Motivation: Genome-wide association studies (GWASs) are commonly applied on human genomic data to understand the causal gene combinations statistically connected to certain diseases. Patients involved in these GWASs could be re-identified when the studies release statistical information on a large number of single-nucleotide polymorphisms. Subsequent work, however, found that such privacy attacks are theoretically possible but unsuccessful and unconvincing in real settings.

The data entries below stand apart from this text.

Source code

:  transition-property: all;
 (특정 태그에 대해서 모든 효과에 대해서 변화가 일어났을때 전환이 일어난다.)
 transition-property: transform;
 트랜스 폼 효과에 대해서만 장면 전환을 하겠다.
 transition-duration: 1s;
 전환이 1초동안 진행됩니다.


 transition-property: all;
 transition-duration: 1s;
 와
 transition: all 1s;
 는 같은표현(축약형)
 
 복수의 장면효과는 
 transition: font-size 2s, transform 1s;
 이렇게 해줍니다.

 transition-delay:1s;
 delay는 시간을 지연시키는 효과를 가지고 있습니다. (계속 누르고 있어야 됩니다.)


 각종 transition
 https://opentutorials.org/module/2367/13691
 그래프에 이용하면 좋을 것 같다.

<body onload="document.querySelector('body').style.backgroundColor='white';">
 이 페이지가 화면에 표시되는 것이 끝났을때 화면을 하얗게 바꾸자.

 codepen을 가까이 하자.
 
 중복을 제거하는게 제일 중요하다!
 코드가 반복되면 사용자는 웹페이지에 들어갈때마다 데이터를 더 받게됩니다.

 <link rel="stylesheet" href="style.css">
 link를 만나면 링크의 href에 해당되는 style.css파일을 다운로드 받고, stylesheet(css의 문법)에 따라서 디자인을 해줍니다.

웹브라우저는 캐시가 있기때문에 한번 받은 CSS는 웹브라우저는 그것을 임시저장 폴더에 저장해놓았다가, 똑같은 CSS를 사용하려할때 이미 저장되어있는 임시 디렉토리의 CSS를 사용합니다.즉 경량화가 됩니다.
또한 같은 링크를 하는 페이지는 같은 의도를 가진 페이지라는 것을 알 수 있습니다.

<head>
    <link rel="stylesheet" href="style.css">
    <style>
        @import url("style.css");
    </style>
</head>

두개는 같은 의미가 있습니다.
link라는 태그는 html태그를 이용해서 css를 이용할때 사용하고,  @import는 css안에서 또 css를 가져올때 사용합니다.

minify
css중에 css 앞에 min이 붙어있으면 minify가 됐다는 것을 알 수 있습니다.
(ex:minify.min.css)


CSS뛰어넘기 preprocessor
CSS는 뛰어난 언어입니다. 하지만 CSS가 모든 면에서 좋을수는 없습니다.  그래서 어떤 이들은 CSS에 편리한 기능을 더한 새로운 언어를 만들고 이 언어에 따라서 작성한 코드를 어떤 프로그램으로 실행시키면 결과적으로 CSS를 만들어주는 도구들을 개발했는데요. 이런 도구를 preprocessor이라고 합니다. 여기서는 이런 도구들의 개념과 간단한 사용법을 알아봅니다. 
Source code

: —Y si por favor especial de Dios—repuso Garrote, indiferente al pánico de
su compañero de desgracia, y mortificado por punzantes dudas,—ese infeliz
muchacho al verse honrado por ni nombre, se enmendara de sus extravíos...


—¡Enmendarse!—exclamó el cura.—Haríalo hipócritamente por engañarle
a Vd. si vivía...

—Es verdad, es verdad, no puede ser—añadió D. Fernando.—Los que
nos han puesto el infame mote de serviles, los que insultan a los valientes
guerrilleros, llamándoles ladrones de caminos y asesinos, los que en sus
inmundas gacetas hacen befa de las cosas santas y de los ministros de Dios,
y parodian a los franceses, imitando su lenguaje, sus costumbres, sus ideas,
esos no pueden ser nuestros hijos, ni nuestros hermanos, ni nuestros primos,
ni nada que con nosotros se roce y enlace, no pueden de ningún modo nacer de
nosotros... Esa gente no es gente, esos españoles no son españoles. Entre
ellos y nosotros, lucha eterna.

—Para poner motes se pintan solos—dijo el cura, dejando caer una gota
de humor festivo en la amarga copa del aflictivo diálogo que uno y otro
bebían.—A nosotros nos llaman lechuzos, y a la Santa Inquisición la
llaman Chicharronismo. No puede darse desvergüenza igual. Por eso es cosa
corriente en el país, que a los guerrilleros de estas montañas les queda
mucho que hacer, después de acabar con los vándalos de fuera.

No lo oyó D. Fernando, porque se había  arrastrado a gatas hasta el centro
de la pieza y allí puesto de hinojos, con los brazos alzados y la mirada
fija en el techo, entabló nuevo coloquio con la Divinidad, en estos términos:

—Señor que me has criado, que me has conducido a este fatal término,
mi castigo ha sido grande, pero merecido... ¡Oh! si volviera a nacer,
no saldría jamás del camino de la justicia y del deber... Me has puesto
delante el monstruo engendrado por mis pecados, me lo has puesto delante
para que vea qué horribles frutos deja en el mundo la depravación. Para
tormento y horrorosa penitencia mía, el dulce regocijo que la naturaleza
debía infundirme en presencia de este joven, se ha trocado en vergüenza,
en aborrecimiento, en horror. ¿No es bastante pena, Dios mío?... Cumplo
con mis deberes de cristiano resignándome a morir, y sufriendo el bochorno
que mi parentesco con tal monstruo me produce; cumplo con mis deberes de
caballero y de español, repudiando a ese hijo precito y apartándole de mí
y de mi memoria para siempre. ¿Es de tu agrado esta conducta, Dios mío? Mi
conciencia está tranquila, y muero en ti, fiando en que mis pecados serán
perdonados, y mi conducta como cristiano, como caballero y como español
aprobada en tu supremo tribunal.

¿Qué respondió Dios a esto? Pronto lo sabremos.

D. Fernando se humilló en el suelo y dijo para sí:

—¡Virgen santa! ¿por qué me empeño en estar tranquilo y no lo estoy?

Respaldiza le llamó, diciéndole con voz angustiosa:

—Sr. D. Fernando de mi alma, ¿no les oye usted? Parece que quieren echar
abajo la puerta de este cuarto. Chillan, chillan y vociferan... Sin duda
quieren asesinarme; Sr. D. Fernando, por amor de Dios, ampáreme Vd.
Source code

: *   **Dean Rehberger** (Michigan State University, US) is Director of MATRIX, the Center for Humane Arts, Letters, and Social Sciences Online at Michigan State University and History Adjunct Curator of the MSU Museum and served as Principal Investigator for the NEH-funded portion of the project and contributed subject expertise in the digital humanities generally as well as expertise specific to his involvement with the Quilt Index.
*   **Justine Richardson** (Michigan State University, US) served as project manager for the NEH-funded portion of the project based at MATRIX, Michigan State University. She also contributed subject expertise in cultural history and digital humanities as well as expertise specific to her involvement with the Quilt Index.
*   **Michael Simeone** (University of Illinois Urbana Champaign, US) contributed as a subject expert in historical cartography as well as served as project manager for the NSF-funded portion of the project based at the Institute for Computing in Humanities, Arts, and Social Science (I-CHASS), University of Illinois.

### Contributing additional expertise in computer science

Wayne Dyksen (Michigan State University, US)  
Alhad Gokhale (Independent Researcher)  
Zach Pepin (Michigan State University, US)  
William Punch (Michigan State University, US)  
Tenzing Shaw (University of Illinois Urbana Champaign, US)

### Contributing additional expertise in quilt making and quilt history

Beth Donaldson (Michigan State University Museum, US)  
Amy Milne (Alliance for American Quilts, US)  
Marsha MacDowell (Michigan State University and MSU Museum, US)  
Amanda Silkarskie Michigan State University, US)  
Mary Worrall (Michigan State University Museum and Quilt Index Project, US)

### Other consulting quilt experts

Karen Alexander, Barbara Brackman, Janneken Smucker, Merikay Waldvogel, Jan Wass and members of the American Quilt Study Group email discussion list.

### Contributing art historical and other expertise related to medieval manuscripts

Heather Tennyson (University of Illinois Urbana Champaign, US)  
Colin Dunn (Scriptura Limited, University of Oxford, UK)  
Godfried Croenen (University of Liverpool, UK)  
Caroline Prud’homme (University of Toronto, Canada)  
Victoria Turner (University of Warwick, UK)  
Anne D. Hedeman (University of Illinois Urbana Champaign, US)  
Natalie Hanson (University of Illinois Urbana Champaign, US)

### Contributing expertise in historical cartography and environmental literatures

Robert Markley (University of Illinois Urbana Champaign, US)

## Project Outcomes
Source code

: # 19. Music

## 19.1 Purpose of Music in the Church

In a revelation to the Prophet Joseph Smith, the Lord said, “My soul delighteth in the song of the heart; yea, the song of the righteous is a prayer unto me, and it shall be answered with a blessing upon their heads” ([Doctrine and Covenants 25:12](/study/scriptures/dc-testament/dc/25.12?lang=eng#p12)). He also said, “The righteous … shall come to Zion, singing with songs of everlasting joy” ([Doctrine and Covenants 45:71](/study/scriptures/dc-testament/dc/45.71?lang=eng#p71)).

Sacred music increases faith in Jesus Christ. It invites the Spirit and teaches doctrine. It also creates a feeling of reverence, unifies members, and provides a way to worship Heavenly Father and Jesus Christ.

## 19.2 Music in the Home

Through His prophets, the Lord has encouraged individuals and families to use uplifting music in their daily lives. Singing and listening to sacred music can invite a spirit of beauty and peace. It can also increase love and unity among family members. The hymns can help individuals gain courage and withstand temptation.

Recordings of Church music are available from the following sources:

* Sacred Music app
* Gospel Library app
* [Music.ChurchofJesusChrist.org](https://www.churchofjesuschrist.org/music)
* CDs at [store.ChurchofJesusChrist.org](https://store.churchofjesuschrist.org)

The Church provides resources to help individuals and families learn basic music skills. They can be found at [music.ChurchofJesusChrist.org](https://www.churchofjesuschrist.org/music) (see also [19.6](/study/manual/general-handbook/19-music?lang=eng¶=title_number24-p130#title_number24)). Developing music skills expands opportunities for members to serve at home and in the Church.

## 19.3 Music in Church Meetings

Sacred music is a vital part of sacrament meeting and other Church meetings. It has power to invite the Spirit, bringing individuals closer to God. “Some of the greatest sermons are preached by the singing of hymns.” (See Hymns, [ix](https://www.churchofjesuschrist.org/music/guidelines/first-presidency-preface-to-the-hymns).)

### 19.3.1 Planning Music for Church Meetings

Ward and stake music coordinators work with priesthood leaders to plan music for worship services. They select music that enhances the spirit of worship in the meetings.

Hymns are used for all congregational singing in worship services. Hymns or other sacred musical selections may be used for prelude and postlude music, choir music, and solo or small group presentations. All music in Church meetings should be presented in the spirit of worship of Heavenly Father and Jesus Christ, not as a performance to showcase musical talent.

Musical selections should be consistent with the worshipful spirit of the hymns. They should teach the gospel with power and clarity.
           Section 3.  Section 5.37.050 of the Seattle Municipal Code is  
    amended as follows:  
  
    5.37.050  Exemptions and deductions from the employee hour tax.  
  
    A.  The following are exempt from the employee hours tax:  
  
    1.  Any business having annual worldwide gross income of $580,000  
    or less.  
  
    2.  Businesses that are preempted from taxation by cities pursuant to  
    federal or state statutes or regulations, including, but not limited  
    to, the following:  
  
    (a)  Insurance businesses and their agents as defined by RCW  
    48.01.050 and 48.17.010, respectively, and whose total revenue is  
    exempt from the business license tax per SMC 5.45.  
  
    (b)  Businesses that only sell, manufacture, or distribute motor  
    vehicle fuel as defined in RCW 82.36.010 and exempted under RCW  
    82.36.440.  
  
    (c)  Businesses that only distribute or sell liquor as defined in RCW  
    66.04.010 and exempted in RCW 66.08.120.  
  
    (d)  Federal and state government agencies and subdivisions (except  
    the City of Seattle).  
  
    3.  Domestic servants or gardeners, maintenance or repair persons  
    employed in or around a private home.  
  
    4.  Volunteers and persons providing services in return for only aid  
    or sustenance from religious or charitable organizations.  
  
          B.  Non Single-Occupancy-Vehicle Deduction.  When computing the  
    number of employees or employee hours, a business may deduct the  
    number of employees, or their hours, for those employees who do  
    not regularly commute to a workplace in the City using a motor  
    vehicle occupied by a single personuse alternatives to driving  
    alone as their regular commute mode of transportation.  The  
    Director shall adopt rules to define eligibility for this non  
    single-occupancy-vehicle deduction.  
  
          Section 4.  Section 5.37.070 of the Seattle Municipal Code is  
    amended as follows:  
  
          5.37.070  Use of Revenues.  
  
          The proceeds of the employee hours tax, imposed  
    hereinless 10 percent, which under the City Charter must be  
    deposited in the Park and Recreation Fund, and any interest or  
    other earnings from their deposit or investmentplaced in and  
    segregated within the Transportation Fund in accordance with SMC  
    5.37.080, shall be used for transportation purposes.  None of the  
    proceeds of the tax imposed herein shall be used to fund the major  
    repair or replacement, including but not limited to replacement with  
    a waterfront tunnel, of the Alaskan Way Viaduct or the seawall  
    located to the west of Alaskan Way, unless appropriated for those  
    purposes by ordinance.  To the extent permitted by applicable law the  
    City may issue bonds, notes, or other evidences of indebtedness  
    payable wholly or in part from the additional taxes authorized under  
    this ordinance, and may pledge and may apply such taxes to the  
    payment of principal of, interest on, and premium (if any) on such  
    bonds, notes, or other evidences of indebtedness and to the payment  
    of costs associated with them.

Results: We derive the first practical privacy attack that can successfully identify specific individuals from limited published associations from the Wellcome Trust Case Control Consortium (WTCCC) dataset. For GWAS results computed over 25 randomly selected loci, our algorithm always pinpoints at least one patient from the WTCCC dataset. Moreover, the number of re-identified patients grows rapidly with the number of published genotypes. Finally, we discuss prevention methods to disable the attack, thus providing a solution for enhancing patient privacy.
Availability and implementation: Proofs of the theorems and additional experimental results are available in the support online documents. The attack algorithm codes are publicly available at https://sites.google.com/site/zhangzhenjie/GWAS_attack.zip. The genomic dataset used in the experiments is available at http://www.wtccc.org.uk/ on request.
Contact: winslett@illinois.edu or zhenjie@adsc.com.sg
Supplementary information: Supplementary data are available from Bioinformatics online.